BeeOND on Agate

Compute nodes on MSI systems have access to primary storage, global scratch, and local scratch disk. On occasion, there are workloads that demand more scratch disk than is available on a single node. If this is the case, a researcher can use the global scratch or BeeOND. Global scratch has the most space available, but can suffer from variable performance because it is a shared resource. In this case, you might want to consider using BeeOND.

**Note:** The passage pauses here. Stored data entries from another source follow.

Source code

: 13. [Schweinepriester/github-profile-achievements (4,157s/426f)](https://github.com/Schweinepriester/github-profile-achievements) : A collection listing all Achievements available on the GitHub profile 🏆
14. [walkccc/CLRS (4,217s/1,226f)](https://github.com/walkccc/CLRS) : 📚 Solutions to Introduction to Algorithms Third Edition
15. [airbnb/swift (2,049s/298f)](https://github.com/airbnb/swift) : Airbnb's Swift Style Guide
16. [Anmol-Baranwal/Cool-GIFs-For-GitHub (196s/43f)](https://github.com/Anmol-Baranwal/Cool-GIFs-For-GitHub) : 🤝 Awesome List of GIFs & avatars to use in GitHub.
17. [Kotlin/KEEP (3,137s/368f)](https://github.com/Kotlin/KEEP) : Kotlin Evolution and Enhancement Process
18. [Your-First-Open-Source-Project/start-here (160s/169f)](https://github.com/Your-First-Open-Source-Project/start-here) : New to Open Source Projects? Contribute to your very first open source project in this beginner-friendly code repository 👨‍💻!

BeeOND establishes an ephemeral BeeGFS distributed filesystem by aggregating the local scratch on all the nodes used by your job. It is generally suggested that you request at least 12 nodes as in the example below. Please also note that you should request all the resources on the nodes. In the example below, we’re using Agate nodes set to 480G and 800G, and select the msilarge partition.

BeeOND Visual

Example job script to set up BeeOND

#!/bin/bash -l

#SBATCH -C beeond
#SBATCH -N 12
#SBATCH -n 24
#SBATCH --mem 480G
#SBATCH --tmp 800G
#SBATCH -p msilarge

#SBATCH --mail-type=BEGIN,FAIL
#SBATCH --mail-user=<UMN email>

#SBATCH -e beeondjob-%j.err
#SBATCH -o beeondjob-%j.out

cd $SLURM_SUBMIT_DIR

WORKING_DIR=$HOME/Slurm/BeeOND
MY_DATA_DIR=$HOME/Slurm/BeeOND/data #source data to be ‘stagein’
BEEOND_DIR=/tmp #a beegfs mounted space pooled from all nodes

# Generate a node list file

scontrol show hostname > ${WORKING_DIR}/nodes_list
    if [[ $? != 0 ]]; then
        echo "Fail to create nodes_list"
    else
        echo "nodes list"
        cat ${WORKING_DIR}/nodes_list
    fi

 

# Move data to beeond space using BeeOND stage in
beeond-cp stagein -n ${WORKING_DIR}/nodes_list -g  ${MY_DATA_DIR} -l 
${BEEOND_DIR}
    if [[ $? != 0 ]]; then
        echo "Fail beeond-cp stagein"
    else
        echo "beeond-cp stagein completed"
    fi

# Run some applications

# Move data out to my own space using BeeOND stage out
beeond-cp stageout -n ${WORKING_DIR}/nodes_list -g  ${MY_DATA_DIR} -l 
${BEEOND_DIR}
    if [[ $? != 0 ]]; then
        echo "Fail beeond-cp stageout"
    else
        echo "beeond-cp stageout completed"
    fi